View this report
The purpose of this language bank is to support the delivery of IAS’s 2023-26 strategy, which has a focus on inequalities.
Language is important, and terminology can be empowering as well as potentially harmful.
This guide is to be used in conjunction with existing resources to talk about alcohol. These include IAS’s communications strategy (internal document), the Alcohol Health Alliance’s language bank (internal document), and other organisations’ resources, such as Scottish Drugs Forum. This guide can be used alongside further resources and tools for addressing risk of bias in research, assessing or analysing data, or reporting findings, for example the VISION consortium’s data assessment tool or the government’s social research profession’s guide to inclusive social research practices.
This language bank covers language for characteristics relating to inequalities, including but not limited to characteristics protected by the Equality Act 2010.
This guide is not exhaustive, and resources are provided for further reading to tailor language to specific projects.
This document will also be reviewed and updated as and when the need arises because language changes over time. We welcome suggestions for how to update the language bank.
Principles of person-first language
As noted in the Alcohol Health Alliance language bank (internal), person-first language is recommended for talking about substance use. This means structuring sentences to name the person first and the condition or disease they have second.
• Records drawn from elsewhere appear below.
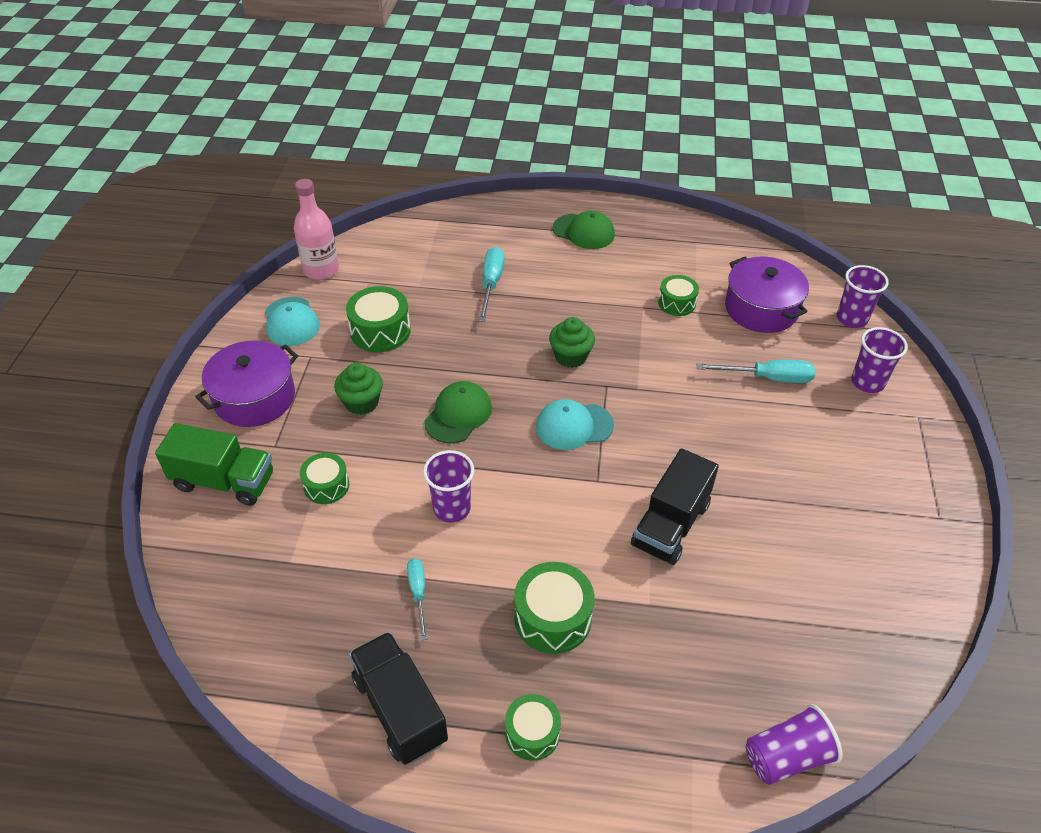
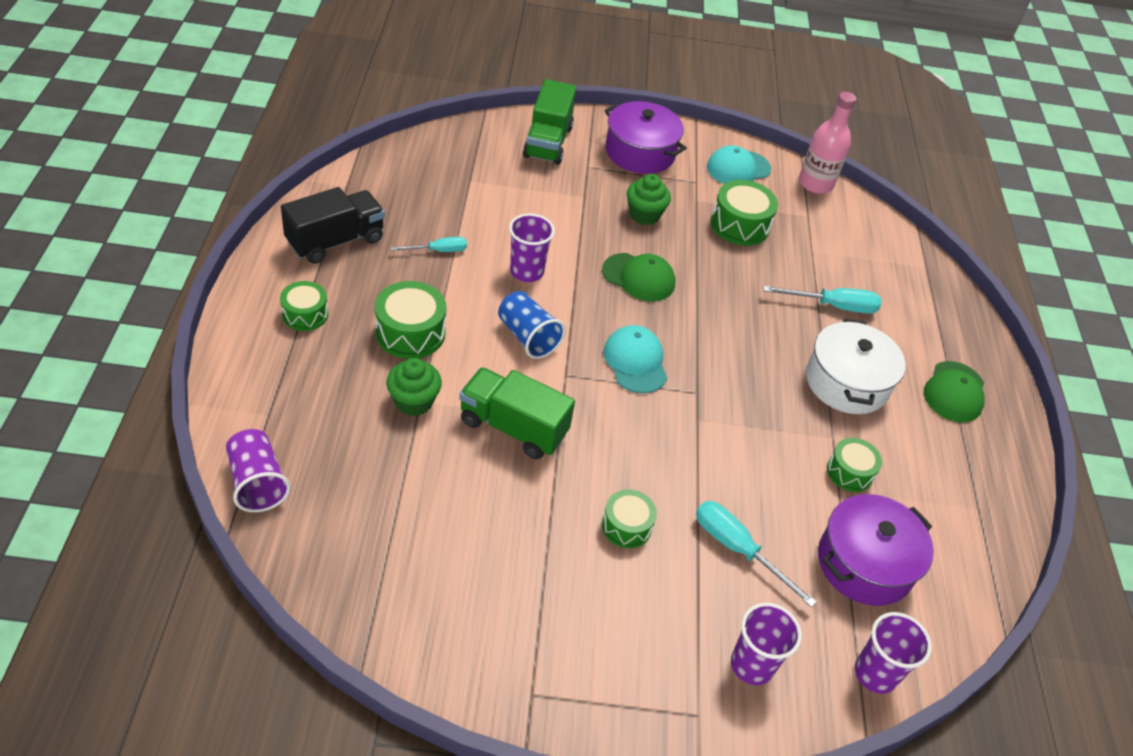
camera: 80 degrees right, 0 degrees up
green drum [300,453,349,504] -> green drum moved to [602,489,657,548]
green cupcake [549,317,595,368] -> green cupcake moved to [386,358,442,416]
black truck [631,448,719,565] -> green truck [459,367,575,459]
turquoise screwdriver [696,360,816,383] -> turquoise screwdriver turned 135 degrees clockwise [696,501,817,607]
none -> blue cup [498,291,566,359]
none -> white pot [806,318,906,414]

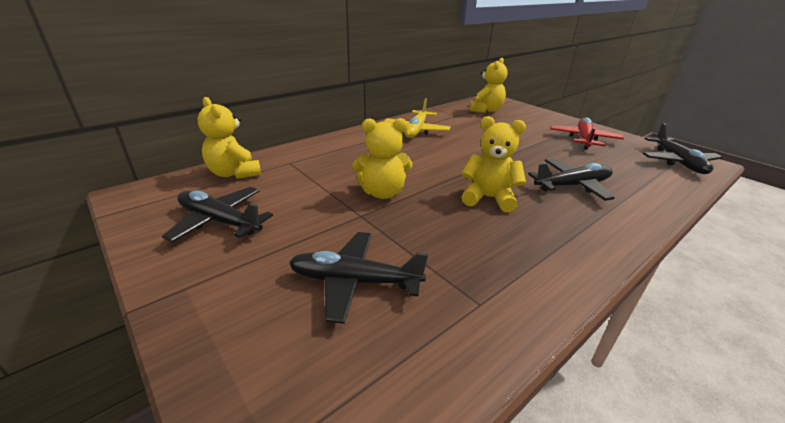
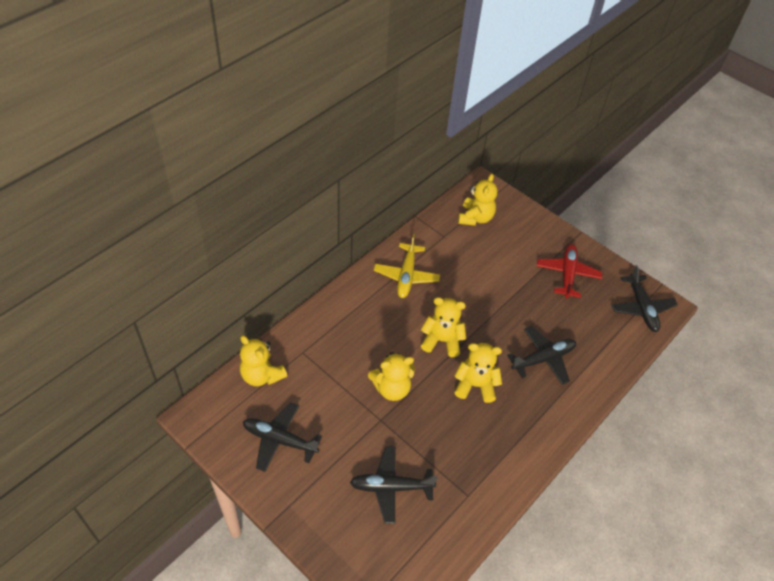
camera: 10 degrees left, 20 degrees up
none -> yellow teddy bear [421,297,466,357]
Similar principles can be applied to describe aspects of identity in many cases. Person-first language articulates that one aspect of someone’s identity is not the primary characteristic of that individual’s identity.
- instead of saying “wheelchair user” you can say “person who uses a wheelchair”
- instead of “Sikhs” you can say “people belonging to the Sikh religion”
- instead of “low-income men” you can say “men on low incomes”
Person-first language is not always appropriate for all aspects of identity, or at all times, but it is a useful guiding principle.